Switzerland has other agreements with Vanuatu and Ghana, while other buying countries include Singapore, Japan and Norway.

The biggest threat

to the Paris Agreement’

The Climate Action Tracker project warned that Switzerland’s lack of transparency over its own emissions reductions risked “setting a bad precedent”. Niklas Hohne of the NewClimate Institute, one of the groups behind the project, warned that there was a fear that the market would induce developing countries to under-promise emissions reductions in their own plans nationals in order to be able to sell credits for any reduction above this threshold. level.

“There is great motivation on both sides to make mistakes,” he said.

Injy Johnstone, a researcher specializing in carbon neutrality at the University of Oxford, told AFP that the fact that nations could set their own standards in these agreements between countries was a major concern.

She said that overall, the risk of greenwashing makes Article 6 “the greatest threat to the Paris Agreement.”

Alongside this decentralized state-to-state system, there will be another UN-managed carbon credit trading system, open to both states and businesses.

On the opening day of COP29, nations agreed on a number of crucial ground rules to set this UN-administered market in motion, after nearly a decade of complex discussions.
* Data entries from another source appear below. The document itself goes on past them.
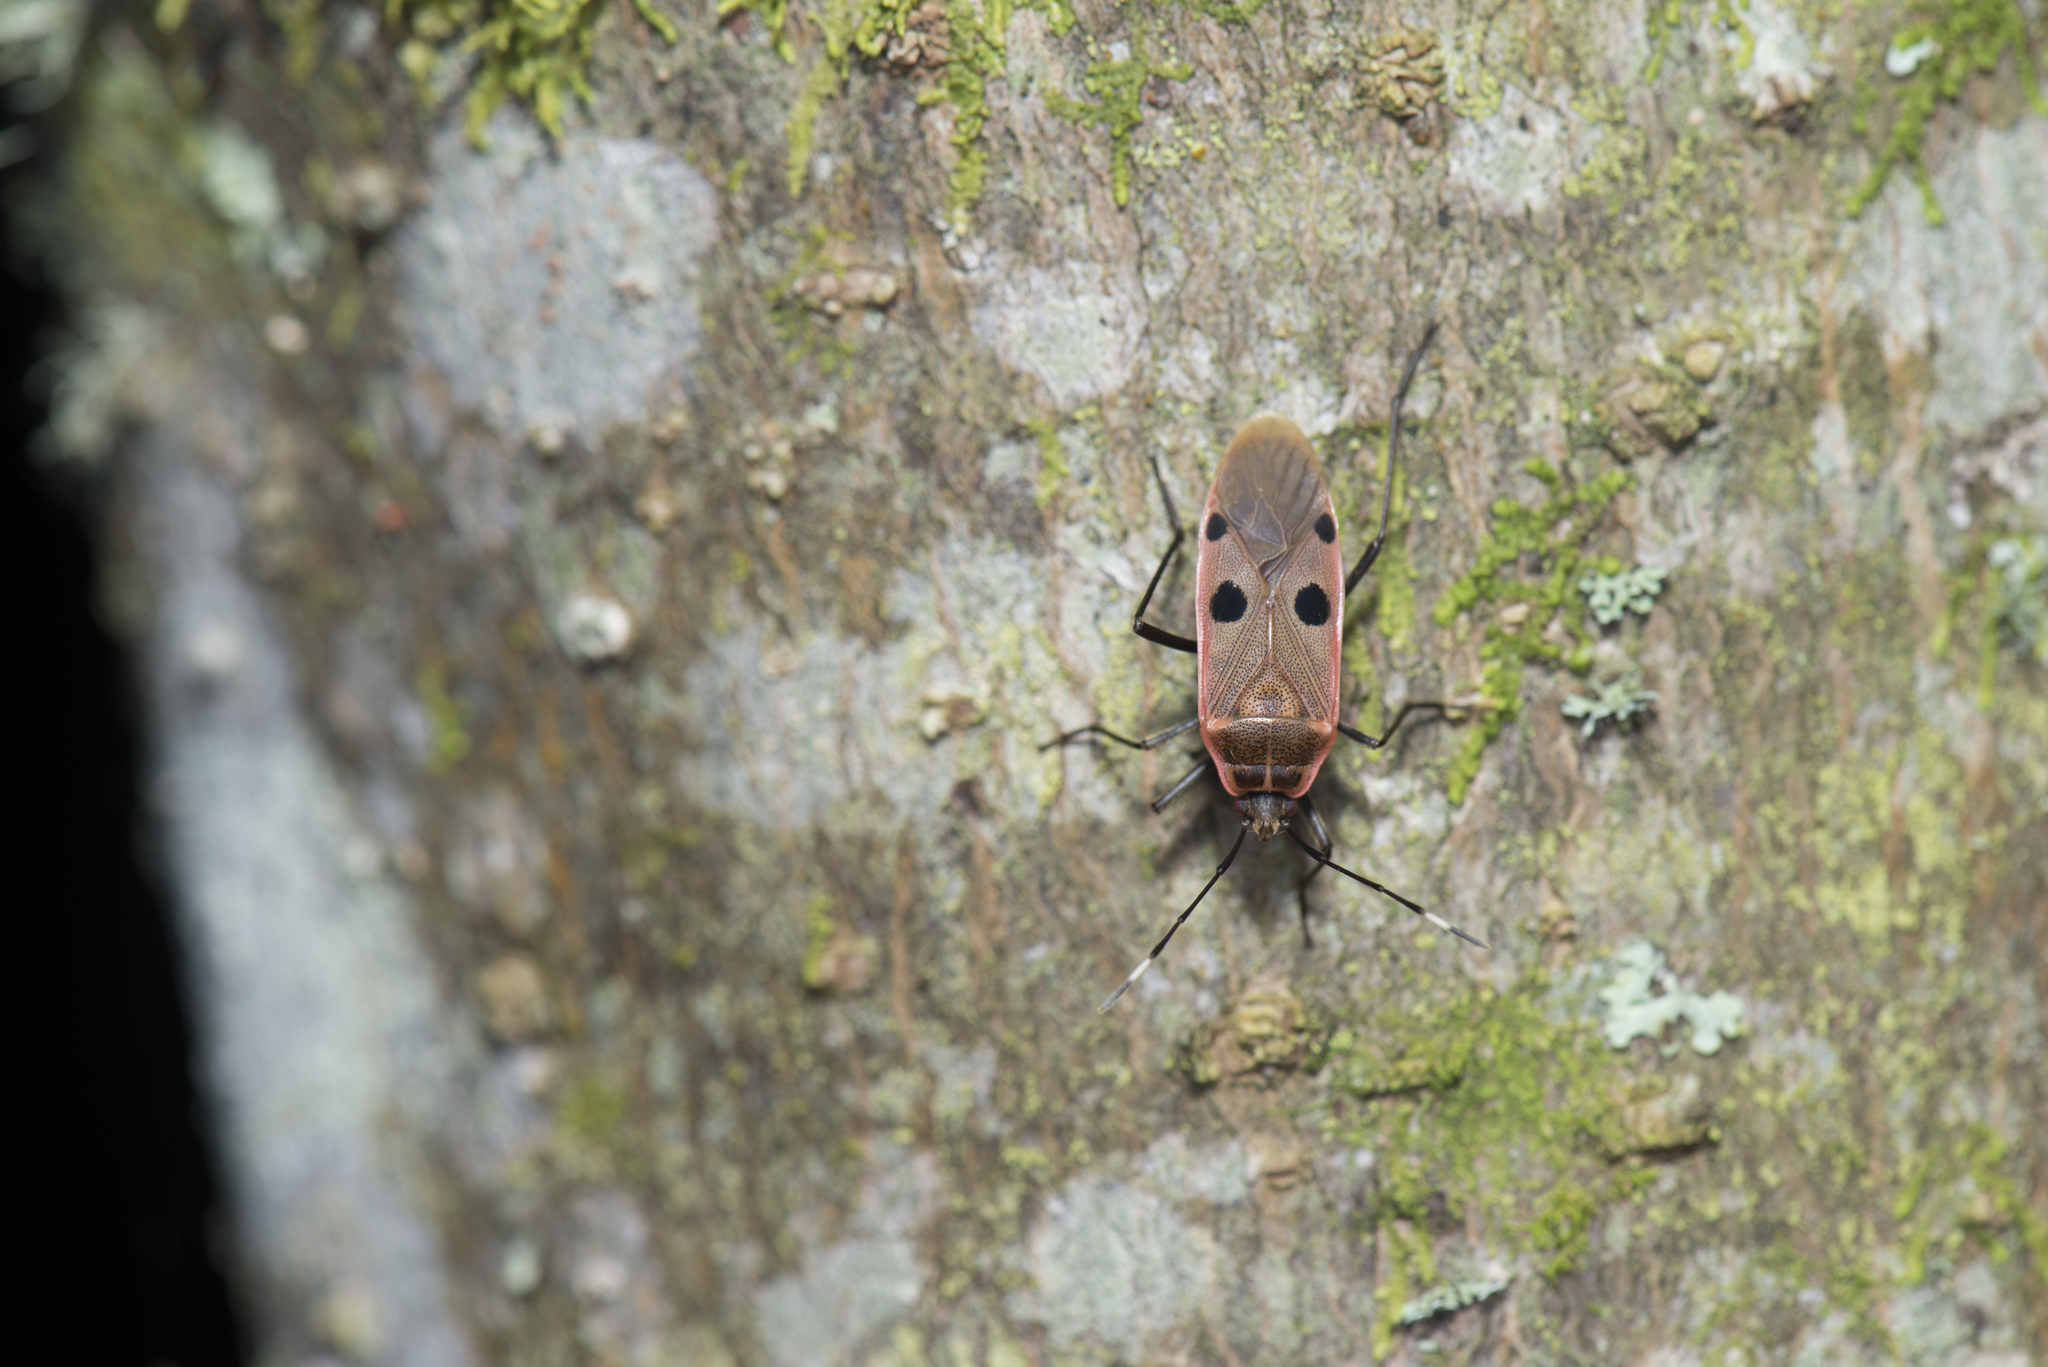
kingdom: Animalia
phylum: Arthropoda
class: Insecta
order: Hemiptera
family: Largidae
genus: Physopelta
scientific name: Physopelta quadriguttata
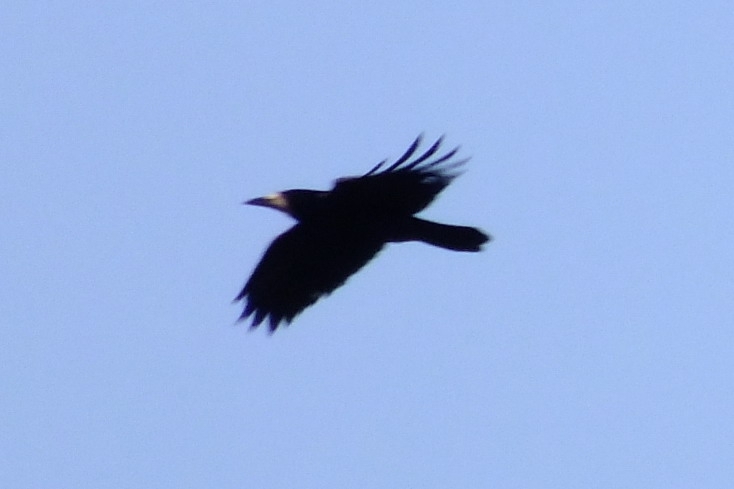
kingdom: Animalia
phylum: Chordata
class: Aves
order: Passeriformes
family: Corvidae
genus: Corvus
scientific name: Corvus frugilegus
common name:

“Many projects are waiting” to be put on the market, Andrea Bonzanni of the IETA International Emissions Trading Association told AFP. IETA has more than 300 members, including energy giants like BP.

Despite these positive signs, some experts have expressed doubts that the quality of carbon credits traded on the regulated market is much better than that of previous carbon credits.

Erika Lennon of the Center for International Environmental Law said it would be necessary to ensure such markets do not create “even more problems and more scandals than voluntary carbon markets.”

These “voluntary” markets have been rocked by scandals in recent years, amid accusations that some credits sold did not reduce emissions as promised or that the projects exploited local communities.